Cogollo’s vision involves creating a more equitable economic system for poor, rural people who depend on forests. John Pipoly, an American botanist who began collaborating with Cogollo in the 1980s, says he always employs local people on expeditions, exchanging knowledge with them about traditional and potential new uses for indigenous plants.
“Cogollo’s approach is, ‘Let’s figure out how to help these people be sustainable,’ and asking what returns will people see on investment of working with us short- and long-term,” Dr. Pipoly says.
Cogollo’s other major achievement has been the transformation of a neglected botanical garden in a downtrodden Medellín neighborhood into a renowned center for research, environmental education, and community gatherings. What had been an exclusive club mainly for wealthy orchid enthusiasts now offers free admission and attracts rich and poor alike.

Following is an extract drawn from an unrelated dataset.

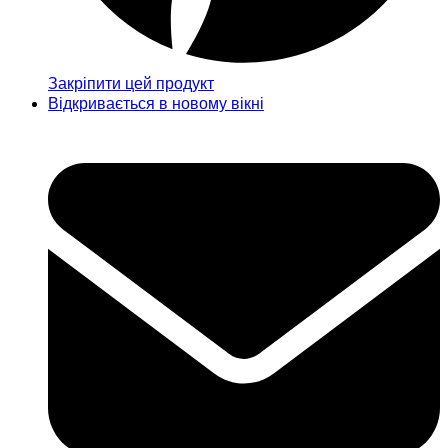
Закріпити цей продукт
Відкривається в новому вікні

The success of the botanical garden has in turn contributed to the transformation of Medellín. Once paralyzed by violent turf wars between armed groups, the city has embraced civic improvements that include better public safety, tougher pollution controls, a modernized public transportation system, and the creation of green spaces.
The botanical garden is a centerpiece of efforts to “green” the city.
Today, Colombians are beginning to develop an environmental consciousness, Cogollo says. But there are huge disparities between environmental conditions among wealthy and poor communities.
And that’s where he has focused his latest efforts, teaching Colombians from all social classes and backgrounds about the importance of biodiversity and conservation through a shared musical heritage.
“The fact that Álvaro’s been able to give … talks to audiences filled with all kinds of people is very important, and that’s what happened in Medellín the first time [he talked about vallenato music],” Dr. Forero says. “People sitting there had no idea of the [science], and then they did.”